I’m not sure I understand the distinction you are making here. This line writes the file SeqIO.write(seq_object , 'sequence.fasta' , 'fasta'), the line I provide then takes that file, opens it as bytes (which is what st.download wants to see as its data), then provides it to the download button. Are you saying that doesn’t work as a roundtrip, that sequence.fasta from the download button doesn’t match the file that’s written from SeqIO?
Actually, the sequence.fasta file from the download button and the file that’s written from SeqIO.write() are the same, but, the content of ‘sequence.fasta’ file is going to change each time a user uploads a different genbank file.
The idea that I want to know if it will work or not is :
I’m going to create an empty file named “sequence.fasta” then deploy it with the main application file.
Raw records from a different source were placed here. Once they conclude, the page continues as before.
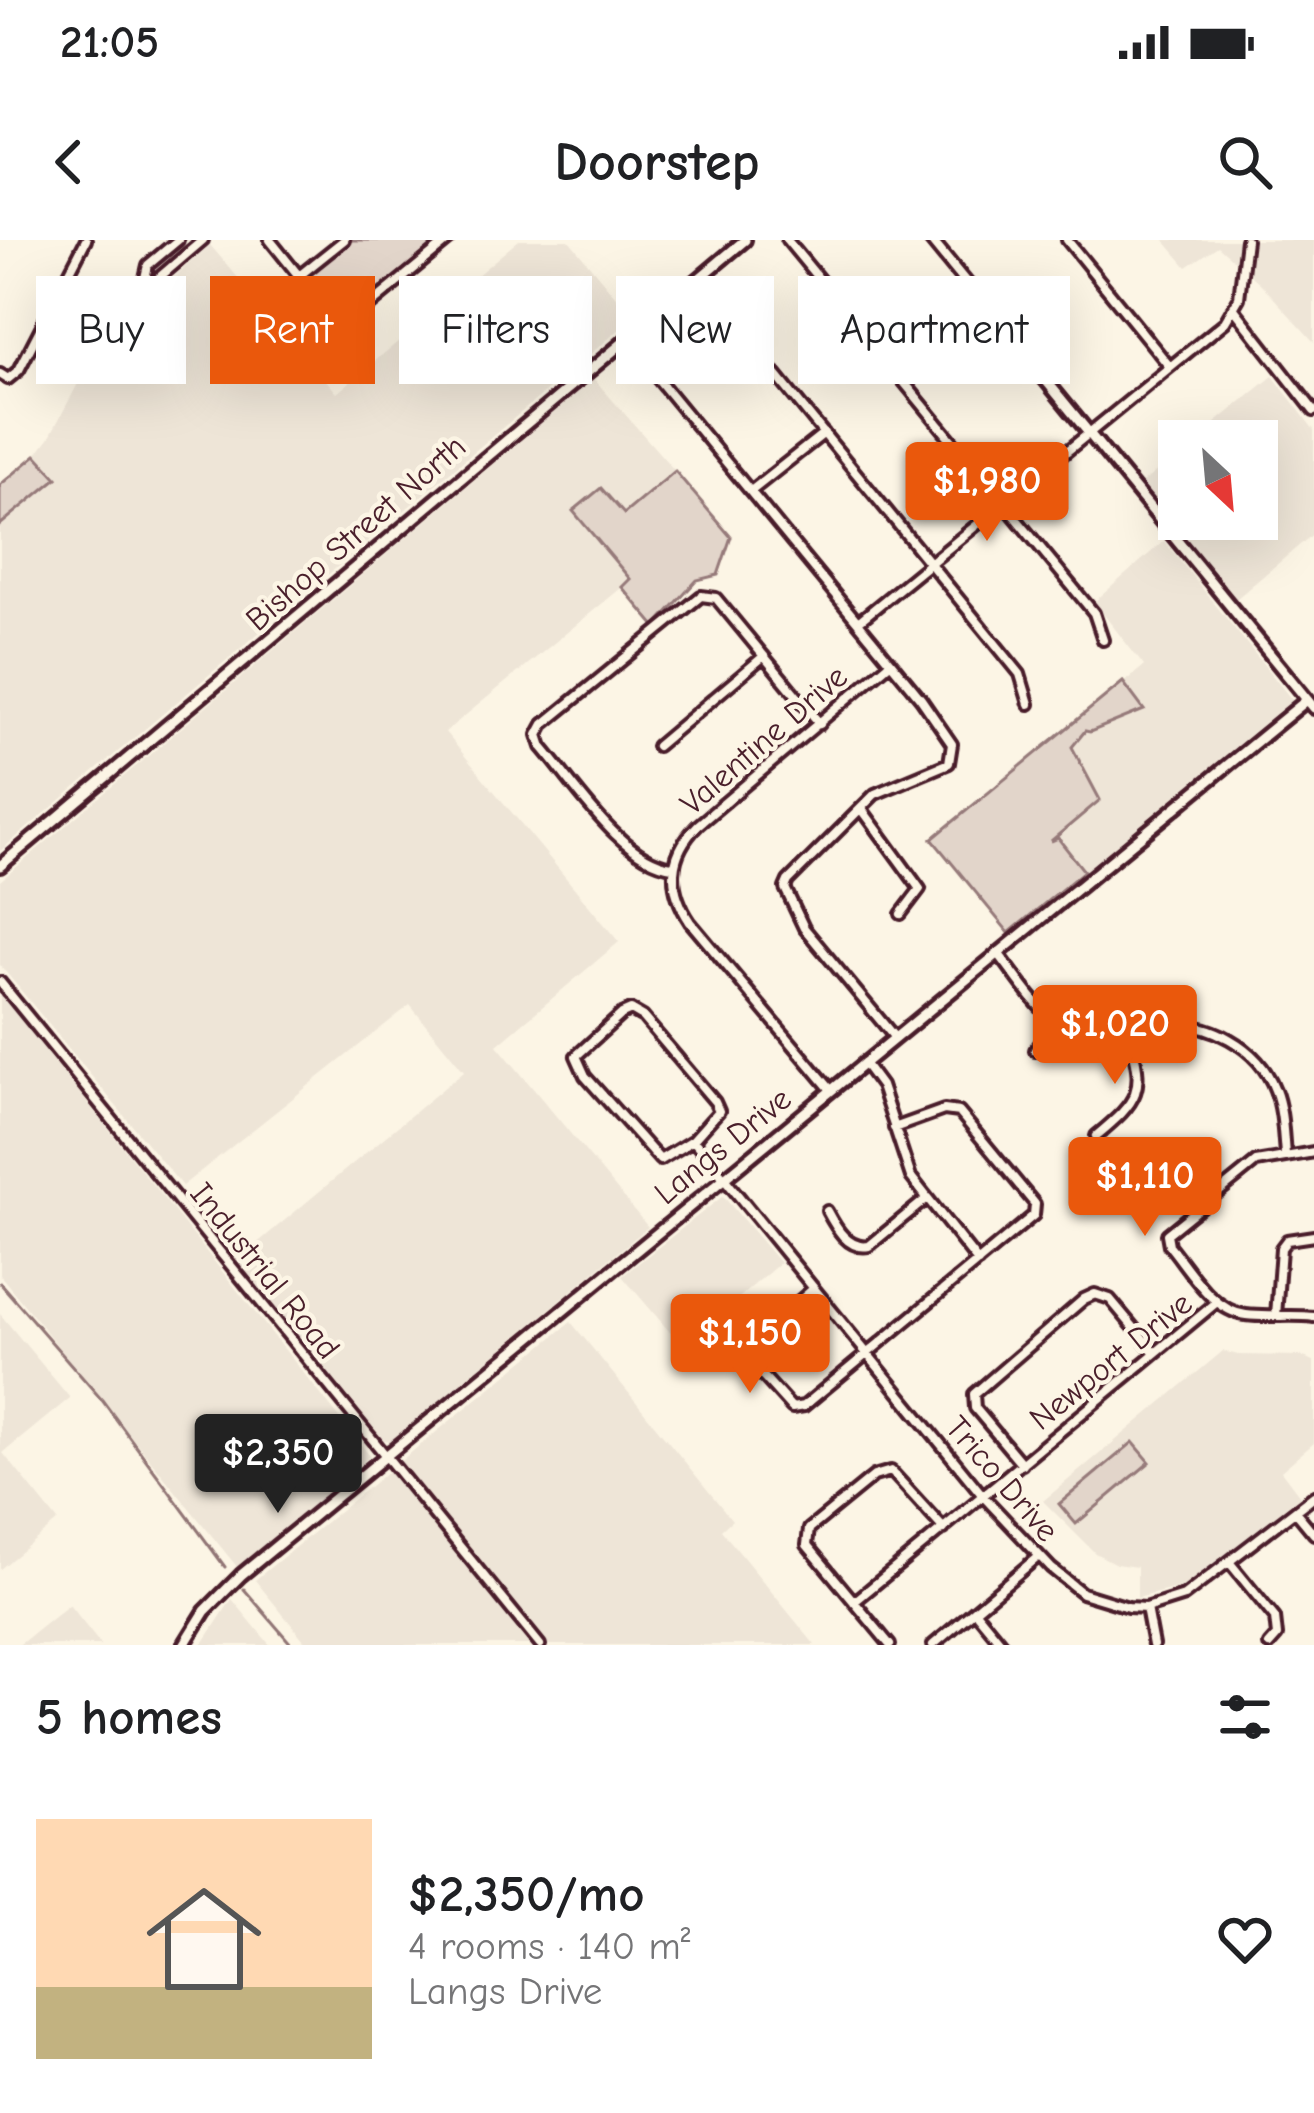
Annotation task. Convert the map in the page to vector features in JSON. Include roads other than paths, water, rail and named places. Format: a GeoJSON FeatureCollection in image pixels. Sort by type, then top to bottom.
{"type":"FeatureCollection","features":[{"type":"Feature","properties":{"kind":"main road","name":"Bishop Street North"},"geometry":{"type":"LineString","coordinates":[[702,276],[746,240]]}},
{"type":"Feature","properties":{"kind":"main road"},"geometry":{"type":"LineString","coordinates":[[931,240],[1311,704]]}},
{"type":"Feature","properties":{"kind":"main road","name":"Bishop Street North"},"geometry":{"type":"LineString","coordinates":[[0,866],[616,347]]}},
{"type":"Feature","properties":{"kind":"main road","name":"Langs Drive"},"geometry":{"type":"LineString","coordinates":[[184,1645],[215,1599],[386,1456],[998,953],[1311,704]]}},
{"type":"Feature","properties":{"kind":"street"},"geometry":{"type":"LineString","coordinates":[[0,374],[8,379],[19,370],[86,240]]}},
{"type":"Feature","properties":{"kind":"street"},"geometry":{"type":"LineString","coordinates":[[178,240],[148,265],[145,278],[155,281],[200,241]]}},
{"type":"Feature","properties":{"kind":"street"},"geometry":{"type":"LineString","coordinates":[[270,240],[299,276],[344,240]]}},
{"type":"Feature","properties":{"kind":"street"},"geometry":{"type":"LineString","coordinates":[[375,299],[449,240]]}},
{"type":"Feature","properties":{"kind":"street"},"geometry":{"type":"LineString","coordinates":[[787,240],[1094,613],[1103,640]]}},
{"type":"Feature","properties":{"kind":"street"},"geometry":{"type":"LineString","coordinates":[[1067,240],[1171,367]]}},
{"type":"Feature","properties":{"kind":"street"},"geometry":{"type":"LineString","coordinates":[[858,622],[1235,310],[1246,240]]}},
{"type":"Feature","properties":{"kind":"street"},"geometry":{"type":"LineString","coordinates":[[1235,310],[1314,411]]}},
{"type":"Feature","properties":{"kind":"street"},"geometry":{"type":"LineString","coordinates":[[774,372],[1020,674],[1029,704]]}},
{"type":"Feature","properties":{"kind":"street"},"geometry":{"type":"LineString","coordinates":[[663,384],[921,699],[952,744],[952,754],[943,767],[891,785],[861,808],[788,880],[785,889],[804,928],[895,1038]]}},
{"type":"Feature","properties":{"kind":"street"},"geometry":{"type":"LineString","coordinates":[[752,491],[824,433]]}},
{"type":"Feature","properties":{"kind":"street"},"geometry":{"type":"LineString","coordinates":[[820,724],[716,598],[701,596],[540,728],[542,747],[628,847],[651,864],[673,867],[675,896],[690,922],[831,1090]]}},
{"type":"Feature","properties":{"kind":"street"},"geometry":{"type":"LineString","coordinates":[[657,746],[764,656]]}},
{"type":"Feature","properties":{"kind":"street","name":"Valentine Drive"},"geometry":{"type":"LineString","coordinates":[[673,867],[682,843],[698,825],[890,663]]}},
{"type":"Feature","properties":{"kind":"street"},"geometry":{"type":"LineString","coordinates":[[861,808],[920,889],[901,914]]}},
{"type":"Feature","properties":{"kind":"street"},"geometry":{"type":"LineString","coordinates":[[998,953],[1056,1024],[1095,1040],[1162,1025],[1195,1026],[1241,1047],[1276,1091],[1286,1154]]}},
{"type":"Feature","properties":{"kind":"street","name":"Industrial Road"},"geometry":{"type":"LineString","coordinates":[[0,982],[540,1645]]}},
{"type":"Feature","properties":{"kind":"street"},"geometry":{"type":"LineString","coordinates":[[631,1010],[643,1017],[715,1102],[716,1119],[693,1140],[660,1160],[578,1066],[580,1050],[622,1014],[631,1010]]}},
{"type":"Feature","properties":{"kind":"street"},"geometry":{"type":"LineString","coordinates":[[1035,1050],[1056,1024]]}},
{"type":"Feature","properties":{"kind":"street"},"geometry":{"type":"LineString","coordinates":[[1096,1136],[1132,1103],[1139,1086],[1129,1035]]}},
{"type":"Feature","properties":{"kind":"street"},"geometry":{"type":"LineString","coordinates":[[864,1063],[881,1086],[905,1167],[978,1262]]}},
{"type":"Feature","properties":{"kind":"street"},"geometry":{"type":"LineString","coordinates":[[813,1289],[750,1341],[747,1358],[786,1405],[797,1408],[1034,1215],[1035,1204],[959,1112],[944,1111],[894,1128]]}},
{"type":"Feature","properties":{"kind":"street","name":"Trico Drive"},"geometry":{"type":"LineString","coordinates":[[693,1140],[984,1496],[1040,1556],[1092,1598],[1147,1608]]}},
{"type":"Feature","properties":{"kind":"street"},"geometry":{"type":"LineString","coordinates":[[1314,1152],[1256,1162],[1167,1234],[1169,1245],[1217,1302],[1238,1314],[1314,1318]]}},
{"type":"Feature","properties":{"kind":"street"},"geometry":{"type":"LineString","coordinates":[[827,1211],[859,1248],[868,1246],[926,1200]]}},
{"type":"Feature","properties":{"kind":"street"},"geometry":{"type":"LineString","coordinates":[[1276,1316],[1281,1248],[1286,1240],[1314,1236]]}},
{"type":"Feature","properties":{"kind":"street"},"geometry":{"type":"LineString","coordinates":[[1022,1464],[975,1408],[974,1394],[1048,1328],[1084,1299],[1101,1294],[1155,1353]]}},
{"type":"Feature","properties":{"kind":"street","name":"Newport Drive"},"geometry":{"type":"LineString","coordinates":[[854,1602],[1217,1302]]}},
{"type":"Feature","properties":{"kind":"street"},"geometry":{"type":"LineString","coordinates":[[890,1645],[807,1545],[809,1529],[874,1476],[891,1472],[944,1529]]}},
{"type":"Feature","properties":{"kind":"street"},"geometry":{"type":"LineString","coordinates":[[1153,1645],[1147,1608],[1192,1593],[1314,1496]]}},
{"type":"Feature","properties":{"kind":"street"},"geometry":{"type":"LineString","coordinates":[[1295,1511],[1314,1534]]}},
{"type":"Feature","properties":{"kind":"street"},"geometry":{"type":"LineString","coordinates":[[933,1645],[1040,1556]]}},
{"type":"Feature","properties":{"kind":"street"},"geometry":{"type":"LineString","coordinates":[[1230,1563],[1275,1618],[1279,1628],[1270,1645]]}},
{"type":"Feature","properties":{"kind":"street"},"geometry":{"type":"LineString","coordinates":[[975,1611],[1003,1645]]}},
{"type":"Feature","properties":{"kind":"waterway"},"geometry":{"type":"LineString","coordinates":[[0,1283],[102,1400],[225,1567]]}},
{"type":"Feature","properties":{"kind":"waterway"},"geometry":{"type":"LineString","coordinates":[[244,1589],[292,1645]]}}]}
So each time a user uploads a new genbank file, the SeqIO.write() function writes the new data to that empty file (in GitHub Repo), then the 'open with () takes the ‘sequence.fasta’ containing the new data and provides it to st.download_button () as bytes .
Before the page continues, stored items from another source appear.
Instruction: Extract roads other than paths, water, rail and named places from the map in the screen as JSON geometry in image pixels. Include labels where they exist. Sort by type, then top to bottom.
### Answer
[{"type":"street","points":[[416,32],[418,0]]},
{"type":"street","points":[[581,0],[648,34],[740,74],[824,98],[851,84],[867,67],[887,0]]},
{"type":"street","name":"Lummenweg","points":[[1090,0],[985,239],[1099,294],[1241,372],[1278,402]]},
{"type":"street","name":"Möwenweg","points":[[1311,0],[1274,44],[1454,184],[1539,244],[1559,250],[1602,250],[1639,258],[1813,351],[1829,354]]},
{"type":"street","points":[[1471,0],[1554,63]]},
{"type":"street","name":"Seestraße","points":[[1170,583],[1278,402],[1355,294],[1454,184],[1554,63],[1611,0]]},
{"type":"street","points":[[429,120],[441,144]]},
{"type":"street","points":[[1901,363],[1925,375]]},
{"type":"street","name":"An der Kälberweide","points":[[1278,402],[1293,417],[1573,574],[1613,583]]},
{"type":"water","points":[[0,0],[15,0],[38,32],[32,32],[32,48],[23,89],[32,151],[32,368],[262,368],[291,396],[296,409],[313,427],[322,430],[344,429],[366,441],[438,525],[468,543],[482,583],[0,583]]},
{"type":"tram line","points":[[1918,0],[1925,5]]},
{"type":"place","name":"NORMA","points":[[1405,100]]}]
Is this type of file exchange between Streamlit and GitHub possible or not ? To be honest, I’ve never tested that before?
Please check the figure below for better understanding of my idea.
Based on the Streamlit top-down execution model, you are going to write over the same file every time. So yes, it would work each time within a session.
However, your question about having GitHub as a step in the middle is a whole different thing. Yes, it is possible to write to GitHub, but it’s generally not a workflow that people consider, as GitHub is for version control instead of file storage.
Depending on how many users you are expecting, you could do something as simple as writing to Google Drive or Amazon S3, or possibly use a database where each file is written with some additional metadata such as the username, timestamp, etc. But how to keep track of individual users doing things, possibly concurrently, isn’t a solution I can provide in the context of a forum thread due to the considerably complexity involved.
Thank you so much for your feedback.
Your explanation was very clear .
First, instead of using the SeqIO.write() from biopython I will try to do it manually. If this solution didn’t work , then I will try to use Google Drive as file storage.